Open-source NLP tools

Lexical Computing has a long-standing cooperation with the Natural Language Processing Centre at the Faculty of Informatics, Masaryk University, Brno, Czech Republic. Together, we developed a number of open-source NLP tools which are available for download. They have also been integrated with the Sketch Engine corpus query and management system and they are automatically applied on data within Sketch Engine so that even users without the necessary technical knowledge can benefit from them.
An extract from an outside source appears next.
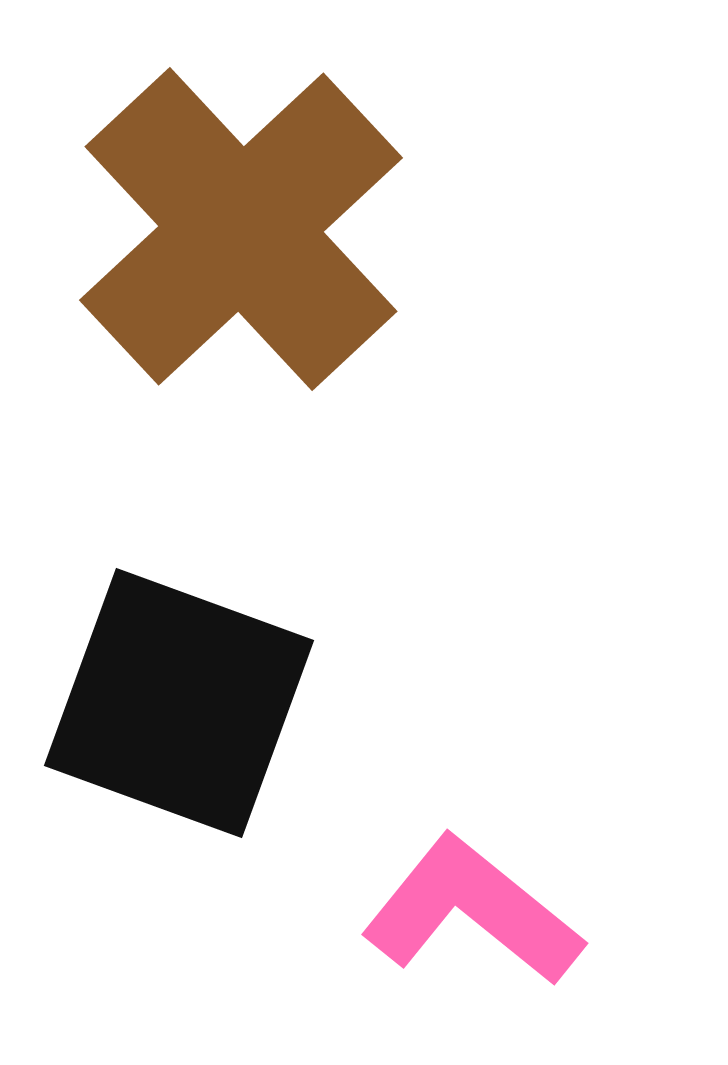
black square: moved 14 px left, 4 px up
NLP tools for non-technical users

We integrated all the necessary NLP tools into our flagship product, Sketch Engine. Users can build and analyse large amounts of text without any technical knowledge and without installing and setting up any tools.

JusText

boilerplate removal

JusText is a HTML boilerplate removal tool producing clean text by striping navigation links, headers, footers, etc. from HTML pages and leaving only the main text containing complete sentences.

Chared

encoding detection

Chared is a tool for detecting the character encoding of a text in a known language. It contains models for a wide range of languages.

Spiderling

web spider for linguistics

Spiderling is a web spider designed for linguistics applications which can crawl text-rich parts of the web and collect data that are suitable for inclusion into text corpora. It is a key tool for our corpus building projects.

Onion

text deduplicator

Onion (ONe Instance ONly) is designed for deduplication large text collections (corpora) by measuring the similarity of paragraphs or whole documents. The duplicate texts are removed based on the threshold set by the user.

Unitok

text tokenizer

Unitok is a universal text tokeniser with specific settings for many languages. It can turn plain text into a sequence of newline-separated tokens (vertical format), while preserving metadata in XML-like tags.

wiki2corpus

wikipedia download

wiki2corpus is a script which downloads Wikipedia articles (for a given language) and outputs them in the form of prevertical which can be further processed by other corpus tools.

NoSketch Engine

corpus query system

NoSketch Engine is an open-source corpus query system based on Sketch Engine. NoSketch Engine does not feature any of the automated corpus building tools integrated in Sketch Engine.